The following describes certain characteristics of a parabolic radio telescope that an astronomical observatory would like to build. It is presented in two positions: pointing upward and to the horizon. In this first position, the focus reaches a height of 18.4 m and the edge of the reflector is situated 14.5 m from the floor. In the second position, the bottom of the reflector is 2 m from the floor and the top is at 18 m. You should know that the efficiency of a radio telescope depends on the diameter of its reflector. The greater this diameter, the more the radio telescope is able to capture waves coming from remote regions of space. However, the capture quality also depends on the focal distance, which is the distance between the focus and the vertex. This distance must neither be too great nor too small relative to the diameter. In fact, what is important is the ratio of $\frac{focaldistance}{diameter}$, which ideally should be close to 0.5.
Then they go on asking,
a) Determine the value of this ratio for the radio telescope presented. b) To increase the value of the ratio without reducing the diameter of the reflector, what changes should be made to the shape of the parabola? State a conjecture justifying your point of view, using an example or reasoning.
So my question is:
How do I find the focal distance of the mentioned parabola? I tried to use the formulas in the book but I was not able to find it. I only found the diameter (18 m - 2 m = 16 m).
I have a feeling that the answer is right in front of me but I don’t see it.

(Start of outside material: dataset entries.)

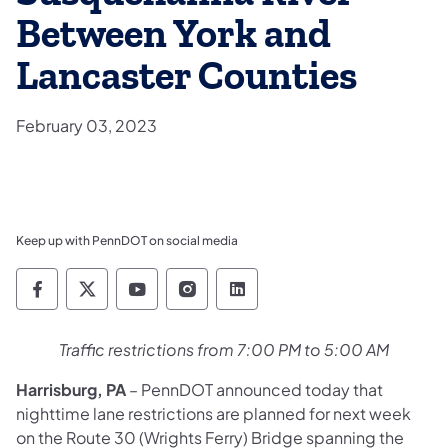
Between York and
Lancaster Counties
February 03, 2023
Keep up with PennDOT on social media
Pennsylvania Department of Transportation 
Pennsylvania Department of Transporta
Pennsylvania Department of Tran
Pennsylvania Department of
Pennsylvania Departmen
Traffic restrictions from 7:00 PM to 5:00 AM
Harrisburg, PA
– PennDOT announced today that
nighttime lane restrictions are planned for next week
on the Route 30 (Wrights Ferry) Bridge spanning the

You're right, from the second position information, we know that the diameter $d$ is
$ d = 18 - 2 = 16 m $
Now from the first position, and using the standard equation of a parabola,
$ y = \dfrac{ x^2 }{4 p } + b $
The focus of this parabola is at $(0, b + p ) $
Therefore,
$ 18.4 = p + b $
And from the edge information,
$ 14.5 = \dfrac{8^2}{4 p } + b $
Subtracting the two
$ 18.4 - 14.5 = 3.9 = p - \dfrac{16}{p} $
Hence,
$3.9 p = p^2 - 16 $
i.e.
$ p^2 - 3.9 p - 16 = 0 $
whose solutions are:
$ p = \dfrac{1}{2} ( 3.9 + \sqrt{ (3.9)^2 + 64 } ) = 6.4 m$
Hence, the required ratio is
$ \dfrac{p}{d} = \dfrac{6.4}{16} = 0.4 $
That was the solution of part(a).
For part (b), you want to keep the diameter $d$ unchanged, so you have to increase $p$. Ideally, we want $p$ to be equal to $8$.